→ SELECTED TEXT:

Protein CoAlation has been suggested to play a role in oxidative stress responses. D. discoideum cells are likely to be exposed to oxidative stress at different stages of their life cycle. We therefore tested whether protein CoAlation may play a role in this system. Firstly, we examined the expression profile of genes required to produce CoA in D. discoideum at different stages of its life cycle (Fig. 1A). We found that all genes were developmentally regulated, with high expression levels in vegetative cells (Fig. 1B). Levels then fall upon starvation, but rise again during multicellular development. This pattern is most evident for Pank, which encodes the rate-limiting enzyme in the CoA biosynthetic pathway. Pank expression was highest in growing cells, then dropped significantly upon starvation, but gradually increased again during the developmental stages (Fig. 1B), reaching a peak during culmination that was comparable to that seen in vegetative cells. These findings support the idea that changes in cellular metabolism and redox regulation could modulate the production of CoA during morphogenesis.

Fig. 1.

Fig. 1

The expression of genes involved in CoA biosynthesis, the level of CoA and protein CoAlation in D. discoideum are developmentally regulated. A. Schematic depicting the evolutionary conserved CoA biosynthetic pathway. B. Transcriptional profiling of genes involved in the CoA biosynthetic pathway during growth and development. C. Analysis of total CoA level at developmental stages by an enzymatic recycling assay. Data represent mean ± SEM. *p < 0.05 compared to mound, slug culminant and fruiting body stages, ≠ p < 0.05 compared to slug and culminant stages. D. Western blot analysis of protein CoAlation during vegetative growth and morphogenesis. Protein CoAlation was examined by immunoblotting with anti-CoA antibody.

→ DATASET EXTRACT:

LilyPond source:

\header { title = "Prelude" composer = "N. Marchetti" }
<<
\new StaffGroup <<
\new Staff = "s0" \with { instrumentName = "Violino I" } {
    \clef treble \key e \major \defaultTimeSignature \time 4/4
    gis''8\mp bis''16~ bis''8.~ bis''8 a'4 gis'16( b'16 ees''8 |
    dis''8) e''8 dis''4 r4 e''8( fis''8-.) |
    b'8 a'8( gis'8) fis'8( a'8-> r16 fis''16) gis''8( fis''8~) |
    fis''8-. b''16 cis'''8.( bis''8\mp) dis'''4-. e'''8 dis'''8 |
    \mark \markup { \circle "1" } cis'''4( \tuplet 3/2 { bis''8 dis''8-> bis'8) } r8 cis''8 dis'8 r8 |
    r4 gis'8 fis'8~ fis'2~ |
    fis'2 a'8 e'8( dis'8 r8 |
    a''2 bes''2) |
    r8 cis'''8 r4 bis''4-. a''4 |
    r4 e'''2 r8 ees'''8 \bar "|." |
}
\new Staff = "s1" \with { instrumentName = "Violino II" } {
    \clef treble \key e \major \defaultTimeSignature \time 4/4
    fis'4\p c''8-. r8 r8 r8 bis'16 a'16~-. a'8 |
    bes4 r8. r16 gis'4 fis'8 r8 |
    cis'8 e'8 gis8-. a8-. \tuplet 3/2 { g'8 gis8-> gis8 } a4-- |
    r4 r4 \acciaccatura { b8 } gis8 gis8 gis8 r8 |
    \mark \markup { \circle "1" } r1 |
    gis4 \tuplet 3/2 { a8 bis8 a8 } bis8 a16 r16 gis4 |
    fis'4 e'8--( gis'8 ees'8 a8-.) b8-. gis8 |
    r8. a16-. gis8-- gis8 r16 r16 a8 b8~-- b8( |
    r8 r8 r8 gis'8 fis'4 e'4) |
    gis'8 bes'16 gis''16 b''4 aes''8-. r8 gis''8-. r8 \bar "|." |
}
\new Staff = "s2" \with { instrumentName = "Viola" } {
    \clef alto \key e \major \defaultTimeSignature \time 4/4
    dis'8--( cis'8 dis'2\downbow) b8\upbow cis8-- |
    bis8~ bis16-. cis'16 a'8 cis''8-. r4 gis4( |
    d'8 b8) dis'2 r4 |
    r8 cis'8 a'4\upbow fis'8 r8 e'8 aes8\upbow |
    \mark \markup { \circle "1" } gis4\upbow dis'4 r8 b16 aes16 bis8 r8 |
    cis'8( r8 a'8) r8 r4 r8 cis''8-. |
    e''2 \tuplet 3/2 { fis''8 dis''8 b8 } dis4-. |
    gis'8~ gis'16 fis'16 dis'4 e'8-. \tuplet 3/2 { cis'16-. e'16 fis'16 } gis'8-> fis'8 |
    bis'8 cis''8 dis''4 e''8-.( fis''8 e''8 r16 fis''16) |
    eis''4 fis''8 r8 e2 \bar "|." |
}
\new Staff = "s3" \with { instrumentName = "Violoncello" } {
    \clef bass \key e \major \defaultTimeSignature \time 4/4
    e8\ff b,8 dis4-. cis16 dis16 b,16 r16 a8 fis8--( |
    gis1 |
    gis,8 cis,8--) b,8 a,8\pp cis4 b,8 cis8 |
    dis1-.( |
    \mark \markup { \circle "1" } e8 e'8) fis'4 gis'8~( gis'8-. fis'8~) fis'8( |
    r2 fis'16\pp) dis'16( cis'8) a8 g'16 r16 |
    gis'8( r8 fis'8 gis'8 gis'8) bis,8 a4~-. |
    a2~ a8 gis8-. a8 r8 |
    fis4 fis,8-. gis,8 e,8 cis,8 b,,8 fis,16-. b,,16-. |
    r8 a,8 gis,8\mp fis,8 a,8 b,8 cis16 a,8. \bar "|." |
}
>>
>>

→ EXERCISE 1: In the passage on CoA biosynthesis in D. discoideum, which gene encodes the rate-limiting enzyme of the pathway?
→ EXERCISE 2: Continue the passage on CoA biosynthesis and protein CoAlation in D. discoideum from the point where it ends.

→ ANSWER 1: Pank

→ ANSWER 2:
3.2. Levels of CoA in D. discoideum cells

The expression pattern of genes required for CoA biosynthesis suggested that CoA levels may in turn be developmentally regulated. To test this hypothesis, we determined whether the total level of CoA in D. discoideum cells correlated with Pank mRNA levels. The extraction of CoA from D. discoideum was found to be efficient and experiments with internal standards showed that the recycling assay can measure CoA levels reliably in the picomolar range (Suppl. Figure 1A). The concentration of CoA in vegetative D. discoideum (45 pmol/mg total protein) cells was found to be comparable to that in HEK293 cells (18 pmol/mg total protein) and, as anticipated, less than in HEK293/Pank1β cells (381 pmol/mg total protein) (Suppl. Figure 1B). We next extracted and measured CoA from D. discoideum cells at different developmental stages. CoA levels were found to follow levels of Pank mRNA expression, decreasing after starvation but then rising again during multicellular development (Fig. 1C). CoA levels in the fruiting body stage (24 h of starvation) were statistically significantly higher than the CoA levels of slug, and culminant stages (17 h, and 21 h of starvation, respectively), which correlated with Pank mRNA expression profile.

3.3. Analysis of protein CoAlation during morphogenesis

Recent studies from our laboratory have revealed that the extent of protein CoAlation induced by oxidising agents and metabolic stress is determined by the level of CoA in cells or tissues [9]. Because there are significant fluctuations in CoA levels across different stages of morphogenesis, we immunoblotted these corresponding protein samples with anti-CoA antibody under non-reducing conditions. A distinctive pattern of CoA-modified proteins was observed at different developmental stages (Fig. 1D). Significant protein CoAlation was detected in vegetative cells, especially for a number of proteins in the lower molecular weight region. The signal intensity of these proteins around 50 kDa dropped after the initiation of starvation (aggregation stage), but then gradually increased to reach the maximum at the fruiting body stage. However, for other proteins, CoAlation increased during multicellular development, with a unique pattern evident upon fruiting body formation and spore cell differentiation (Fig. 1D).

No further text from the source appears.